<<<<

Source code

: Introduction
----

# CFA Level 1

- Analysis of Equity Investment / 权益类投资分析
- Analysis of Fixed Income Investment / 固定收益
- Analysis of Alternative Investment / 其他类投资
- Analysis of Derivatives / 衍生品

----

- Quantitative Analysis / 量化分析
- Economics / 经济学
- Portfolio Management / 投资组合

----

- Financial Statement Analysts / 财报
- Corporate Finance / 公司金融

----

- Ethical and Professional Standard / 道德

>>>>

▸ Action item
Print every line of the listing above verbatim, changing nothing.

▸ Your response
Source code

: Introduction
----

# CFA Level 1

- Analysis of Equity Investment / 权益类投资分析
- Analysis of Fixed Income Investment / 固定收益
- Analysis of Alternative Investment / 其他类投资
- Analysis of Derivatives / 衍生品

----

- Quantitative Analysis / 量化分析
- Economics / 经济学
- Portfolio Management / 投资组合

----

- Financial Statement Analysts / 财报
- Corporate Finance / 公司金融

----

- Ethical and Professional Standard / 道德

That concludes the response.